Estimativas conservadoras apontam para uma arrecadação de R$ 2 bilhões em 2024 – mas podem chegar a R$ 10 bilhões por ano, segundo cálculos do relator do PL, senador Angelo Coronel (PSD-BA). A Lei prevê cobrança de 12% sobre o faturamento das empresas de apostas e de 15% de IR sobre os prêmios obtidos pelos apostadores.
O texto também obriga as chamadas bets estrangeiras a terem ao menos 20% do capital nas mãos de uma empresa brasileira. O projeto institui uma outorga inicial para autorizar os sites a funcionarem legalmente, de R$ 30 milhões, válida por cinco anos.
De acordo com estimativas da Folha de S. Paulo – que lançou recentemente uma série de reportagens sobre as “bets” no Brasil – os brasileiros apostaram R$ 43,3 bilhões no ano passado, e R$ 10,7 bilhões foram taxa de serviço pelos sites de apostas.
“O mercado de apostas esportivas é forte e queremos triplicar o faturamento por conta dessa vertical”, afirma Maschio, da Qesh.
A fintech Pay4Fun, especializada no segmento, espera dobrar seu faturamento com o mercado de apostas esportivas regulado, segundo disse seu CEO, Leonardo Baptista, em entrevista ao Finsiders no ano passado.

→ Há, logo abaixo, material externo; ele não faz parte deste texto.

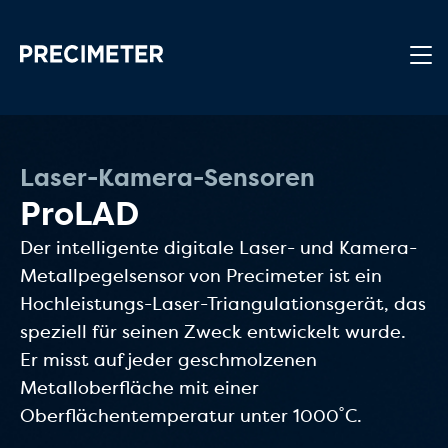
Zum Hauptinhalt springen
Laser-Kamera-Sensoren
ProLAD
Der intelligente digitale Laser- und Kamera-
Metallpegelsensor von Precimeter ist ein
Hochleistungs-Laser-Triangulationsgerät, das
speziell für seinen Zweck entwickelt wurde.
Er misst auf jeder geschmolzenen
Metalloberfläche mit einer
Oberflächentemperatur unter 1000˚C.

A fintech tem uma base com mais de um milhão de usuários ativos e mais de 350 sites como clientes, entre eles, Bet365, Sportsbet.io e PokerStars. Em 2022, a empresa transacionou R$ 2,4 bilhões.
Riscos e exageros
A loteria de aposta de cota fixa é um sistema que inclui eventos virtuais de jogos on-line e eventos reais de temática esportiva, como jogos de futebol e vôlei. O apostador ganha caso acerte alguma condição do jogo ou o resultado final da partida.
O Conar (Conselho Nacional de Autorregulamentação Publicitária) aprovou em janeiro o ‘Anexo X’, documento com as regras de autorregulamentação para a publicidade de apostas no Brasil.
As regras do Anexo X vinham sendo discutidas desde agosto de 2023 e entrarão em vigor a partir do dia 31 deste mês.
O objetivo é a proteção de menores de idade e restrição de ‘estímulos ao exagero ou à conduta irresponsável na prática de aposta’, bem como os alertas sobre potenciais perdas financeiras e psicológicas.
Para Diego Perez, da ABFintechs, o governo deve sim implementar medidas que controle e evite riscos de exageros – mas sem “proibições”. existem aqui em relação a cigarros e bebidas alcoólicas”.
Pesquisa Datafolha mostrou que 15% da população brasileira diz apostar ou já ter apostado de forma online. O gasto médio mensal entre o total de pessoas que apostam é de R$ 263 —equivalente a 20% do salário mínimo de 2023.
Três em cada dez apostadores gastam mais de R$ 100 por mês, segundo o Datafolha. O fenômeno é populaar em todo o país, inclusive entre beneficiários do Bolsa Família, mas tem mais força entre os jovens e homens. Quase um terço das pessoas entre 16 e 24 anos disse já ter apostado.